Available data:
============
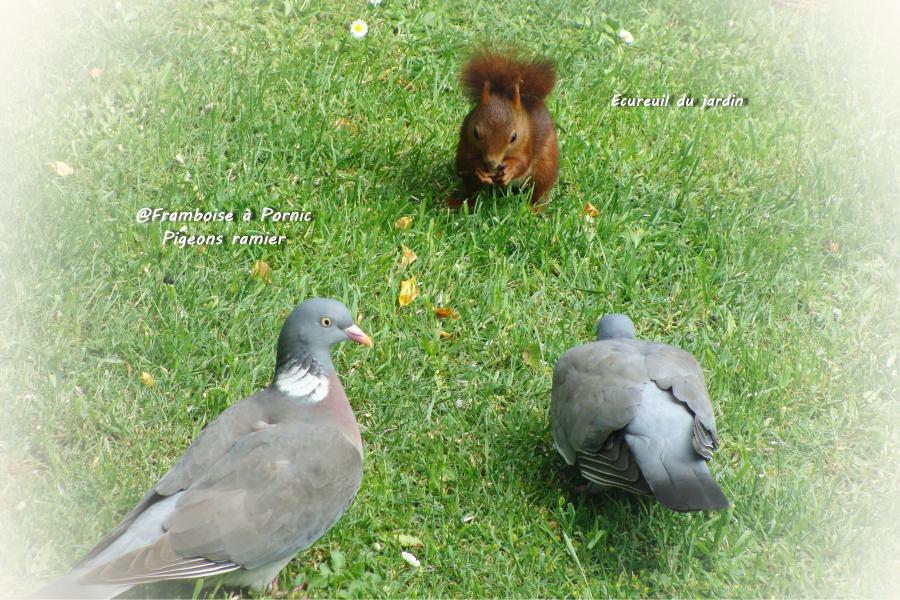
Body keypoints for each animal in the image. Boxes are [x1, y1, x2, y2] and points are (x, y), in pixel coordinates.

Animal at [453, 51, 559, 207]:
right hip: (464, 170)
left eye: (514, 137)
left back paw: (534, 208)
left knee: (539, 192)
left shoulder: (527, 141)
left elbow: (523, 161)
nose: (491, 163)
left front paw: (510, 170)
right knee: (473, 189)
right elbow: (469, 159)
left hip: (545, 169)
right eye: (476, 133)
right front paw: (480, 168)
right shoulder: (467, 139)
============
Problem to solve: The answer consists of every line above in which the word "right" occurs.

Answer for this exercise:
right hip: (464, 170)
right knee: (473, 189)
right elbow: (469, 159)
right eye: (476, 133)
right front paw: (480, 168)
right shoulder: (467, 139)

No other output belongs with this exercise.